The Republican-led House did their part, passing a bill on Thursday that would keep the government funded until February 16. They even included a few policy riders, such as a long-term extension of the low-income children’s health insurance program (CHIP), to sweeten the pot in order to woo Democrats into supporting its passage.
Despite it all, there was House Minority Leader Nancy Pelosi, classing up the proceedings by describing the bill thusly: “It’s like giving you a bowl of doggy-doo, put a cherry on top and call it a chocolate sundae.”
But what provision in the bill are they opposed to exactly? Where, as Pelosi would say, is the “doggy-doo”? Simply put, there isn’t any. Neither Pelosi nor any Democrat actually objects to what’s in the bill. They’re sole concern is that a legislative fix for DACA is not included in the bill.
Why should it be? What does finding a solution for Dreamers have to do with funding to keep the government open?
Answer: Nothing. The only reason that DACA is part of the conversation at all is because Democrats want leverage in the negotiations. There is a bipartisan fix to be had for DACA, one that includes everything Democrats want—a path to legal status for the Dreamers—as well as concessions for what Republicans want—stronger borders and changes to the legal immigration system. But there is plenty of time to work that out over the next six weeks. What there is not time for is political brinksmanship. As Marc Thiessen writes for the Washington Post:
This is a manufactured crisis. DACA protections don’t begin expiring until March 5, so there is plenty of time to cut an immigration deal. However, the short-term funding bill before Congress includes a six-year reauthorization of the Children’s Health Insurance Program to provide health care for poor children. So if Democrats shut down the government in a fit of pique over what Trump reportedly said, nothing will happen to the “dreamers,” but poor children will lose their health insurance. …

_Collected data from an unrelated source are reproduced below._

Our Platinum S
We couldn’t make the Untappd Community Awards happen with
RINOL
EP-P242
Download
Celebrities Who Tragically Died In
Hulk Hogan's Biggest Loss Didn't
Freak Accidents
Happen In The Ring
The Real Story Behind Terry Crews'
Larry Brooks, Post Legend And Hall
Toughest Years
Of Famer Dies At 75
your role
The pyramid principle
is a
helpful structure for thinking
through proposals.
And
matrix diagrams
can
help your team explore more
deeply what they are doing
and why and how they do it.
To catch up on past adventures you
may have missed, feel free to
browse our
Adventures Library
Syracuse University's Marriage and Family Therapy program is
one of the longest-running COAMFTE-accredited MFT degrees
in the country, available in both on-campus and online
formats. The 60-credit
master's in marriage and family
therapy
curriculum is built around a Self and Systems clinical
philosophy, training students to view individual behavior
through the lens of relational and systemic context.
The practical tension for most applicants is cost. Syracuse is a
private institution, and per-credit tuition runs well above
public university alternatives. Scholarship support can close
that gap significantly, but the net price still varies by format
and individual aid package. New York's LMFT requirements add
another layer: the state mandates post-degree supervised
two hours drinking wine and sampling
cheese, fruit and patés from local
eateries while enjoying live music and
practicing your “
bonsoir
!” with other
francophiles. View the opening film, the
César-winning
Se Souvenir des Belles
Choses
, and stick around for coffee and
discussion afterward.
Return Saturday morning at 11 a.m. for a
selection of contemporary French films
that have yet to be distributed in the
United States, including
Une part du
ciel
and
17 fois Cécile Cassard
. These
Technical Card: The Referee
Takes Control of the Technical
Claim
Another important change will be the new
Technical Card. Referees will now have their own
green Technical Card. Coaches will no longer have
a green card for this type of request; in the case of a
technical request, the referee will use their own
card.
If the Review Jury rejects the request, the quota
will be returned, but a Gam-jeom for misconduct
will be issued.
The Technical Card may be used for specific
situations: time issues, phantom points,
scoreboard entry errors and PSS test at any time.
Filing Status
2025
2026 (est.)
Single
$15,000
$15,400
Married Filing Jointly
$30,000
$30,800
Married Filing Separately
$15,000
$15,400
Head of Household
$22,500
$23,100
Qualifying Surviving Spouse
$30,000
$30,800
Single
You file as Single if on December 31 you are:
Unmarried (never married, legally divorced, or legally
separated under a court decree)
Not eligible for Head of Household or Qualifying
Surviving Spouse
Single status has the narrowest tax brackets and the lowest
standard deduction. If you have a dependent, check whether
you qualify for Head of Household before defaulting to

Trump has indicated he is willing to sign legislation that would give legal status to 11 million illegal immigrants. If Democrats want to help those people, then they need to quit the theatrics and start doing their jobs.
There is a path in which everyone wins, both the poor children who have been waiting for a CHIP extension and the immigrants waiting on a DACA fix. But, as Republicans have implored Democrats, it first requires putting politics aside and keeping the government funded.
“Senator Schumer, do not shut down the federal government,” Speaker Ryan pleaded. “Do not jeopardize funding for our military and for our national security. Do not jeopardize funding for the Children’s Health Insurance Program. It is risky. It is reckless. And it is wrong.”
No matter. Senate Democrats claimed Thursday that they were united in opposition to the measure, which would require 60 votes to break because they also decided to filibuster.
Senate Republicans plan to test that unity. Majority Leader Mitch McConnell (R-Ky.) has announced that the Senate would remain in session throughout the weekend if the bill does not pass on Friday night. And that Republicans would bring the bill up again and again, until Democrats come to their senses.
“We should all plan to stay through this weekend if Senate Democrats follow through and are willing to shut down the government and the Children’s Health Insurance Program because they have yet to conclude a deal on DACA,” McConnell wrote in a letter to members. “This is an irresponsible position to take as everything from our pay for our military to processing social security checks will be affected.”
It needn’t have come to this. Everyone agrees that DACA needs to be addressed. But there is absolutely no reason, save a desperate attempt to maximize political leverage, for it to be included in an effort to keep the government open. But now, with the government on the brink of shutting down, is not the time for political stunts.